Analysis of Big Data

Published

2025-03-31

Welcome to ST 554 - Analysis of Big Data (with python)

In this course we’ll look at common issues, analysis, and software used with big data. We’ll discuss the major aspects with the commonly cited ‘5 V’s of Big Data’:

Volume, Variety, Velocity, Veracity (Variability), and Value

The course covers

Using python as our programming language we’ll learn about using Jupyter notebooks to share and document our work. We’ll use pyspark as our interface to the Spark software, which is commonly used to handle big data.

Course Learning Outcomes

At the end of this course students will be able to

  • explain the steps and purpose of python programs (CO 1)
  • efficiently read in, combine, and manipulate data in python (CO 2)
  • utilize help and other resources to customize programs (CO 3)
  • write programs using good programming practices (CO 4)
  • explore, manage, and solve common common problems with big data (CO 5)

Weekly To-do List

Generally speaking, each week will have a few videos to watch and readings to do as well as corresponding homework assignments (see the syllabus on Moodle for homework policies).

  • There will be two exams and the exam windows (days when you can take the exams) are available on the syllabus and course schedule.
  • There will be three projects, the third of which will count as the final for the course. These will require a reasonably substantial time commitment.

Getting Help!

To obtain course help there are a number of options:

  • Discussion Forum on Moodle - This should be used for any question you feel comfortable asking and having others view. The TA, other students, and I will answer questions on this board. This will be the fastest way to receive a response!
  • E-mail - If there is a question that you don’t feel comfortable asking the whole class you can use e-mail. The TA and I will be checking daily (during the regular work week).
  • Zoom Office Hour Sessions - These sessions can be used to share screens and have multiple users. You can do text chat, voice, and video.

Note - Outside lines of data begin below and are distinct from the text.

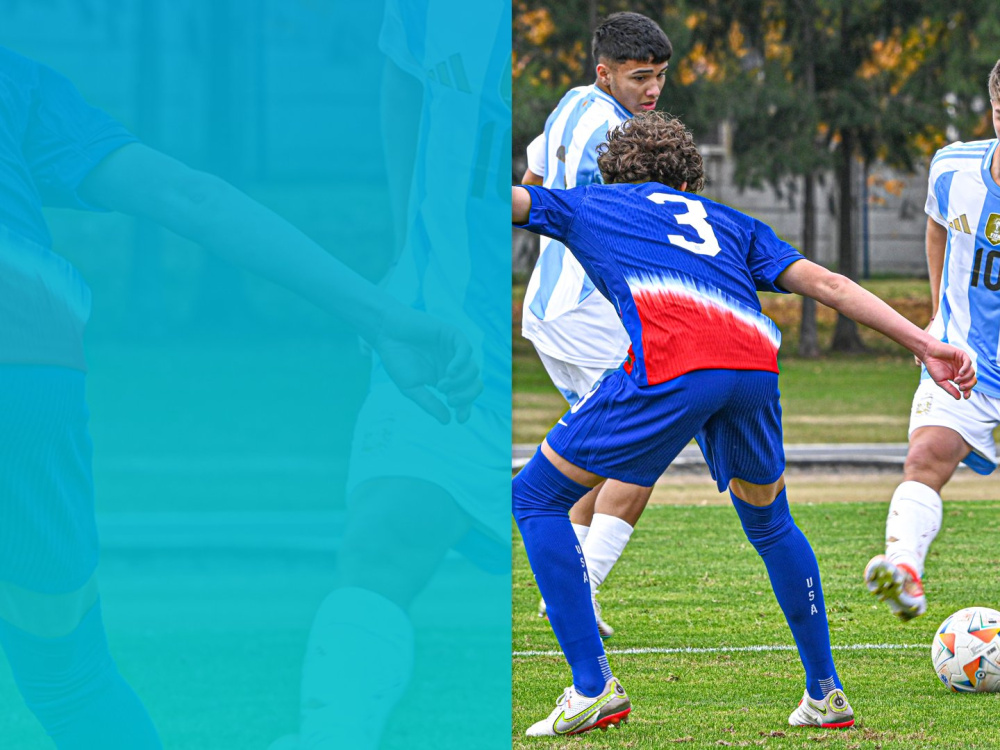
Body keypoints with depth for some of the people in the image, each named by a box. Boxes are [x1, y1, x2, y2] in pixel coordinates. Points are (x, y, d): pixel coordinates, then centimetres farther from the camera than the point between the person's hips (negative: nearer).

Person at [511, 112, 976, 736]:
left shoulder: (585, 206, 32)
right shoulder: (730, 224, 37)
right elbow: (825, 283, 27)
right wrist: (925, 345, 23)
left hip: (670, 367, -4)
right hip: (757, 362, 4)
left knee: (537, 497, 11)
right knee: (769, 521, 31)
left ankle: (594, 689, 1)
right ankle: (826, 694, 31)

They are great for a class like this!

Spring 2025 Course Schedule

Topic/Week Learning Materials Assignments
Week 1
1/6-1/10
01 - Course Goals & Other Resources
02 - Basic Use of Python
03 - Modules
04 - JupyterLab Notebooks & Markdown
05 - List Basics and Strings
06 - Numeric Types and Booleans
07 - Common Uses for Data
HW 1 due W, 1/15
Week 2
1/13-1/17
08 - User Defined Functions
09 - Control Flow
10 - Lists and Tuples
11 - Dictionaries
12 - Numpy
HW 2 due W, 1/22
Week 3
1/21-1/24 (Off M)
13 - Exploratory Data Analysis Concepts
14 - Pandas Series
15 - Pandas DataFrames
16 - Pandas for Reading Data
17 - Numeric Summaries
HW 3 due W, 1/29
Week 4
1/27-1/31
18 - More Function Writing
19 - Plotting with Matplotlib
20 - Plotting with pandas
21 - Error Handling
HW 4 due W, 2/5
Week 5
2/3-2/7
22 - Big Recap!
23 - Fitting and Evaluating SLR Models
24 - Prediction and Training/Test Set Ideas
25 - Cross-Validation
26 - Multiple Linear Regression
27 - LASSO

Exam 1 Th/F 2/6-2/7 - covers weeks 1-4

Project 1 due W, 2/19

Week 6
2/10-2/14 (Off T)
No new material. Project work time!
Week 7
2/17-2/21
01 - Big Data Basics
02 - The Role of Statistics in Big Data
03 - Databases & SQL
04 - SQL Joins
05 - SQL Resources
06 - Data Pipelines & Storage
HW 5 due W, 2/26
Week 8
2/24-2/28
07 - Legacy Software: HDFS
08 - Connecting to our JupyterHub Environment
09 - Spark for Big Data
HW 6 due W, 3/5
Week 9
3/3-3/7
10 - pyspark: RDDs
11 - pyspark: pandas-on-Spark
12 - pyspark: Spark SQL
Project 2 due W, 3/19
Week 10
3/10-3/14
No new material - spring break
Week 11
3/17-3/21
01 - Modeling Recap
02 - Modeling Example
03 - Logistic Regression Basics
04 - Logistic Regression Extensions
05 - Regularized Regression
HW 7 due W, 3/26
Week 12
3/24-3/28
06 - Loss Functions & Model Performance
07 - Classification & Regression Trees
08 - Bagging Trees & Random Forests
09 - kNN
HW 8 due W, 4/2
Week 13
3/31-4/4
10 - Spark MLlib Basics
11 - Model Pipelines in MLlib
12 - MLflow
13 - MLOps
HW 9 due W, 4/9
Week 14
4/7-4/11
01 - Streaming Data Concepts
02 - Common Streaming Tasks
03 - Spark Structured Streaming
04 - Reading & Writing Streams with Spark Structured Streaming

Exam 2 Th/F 4/10-4/11 - covers weeks 1-13

(emphasis on 5-13)

Week 15
4/14-4/18
05 - Transformations, Windowing, & Aggregations
06 - Streaming Joins
Final Project due M, 4/28
Week 16
4/21-4/22
No new material.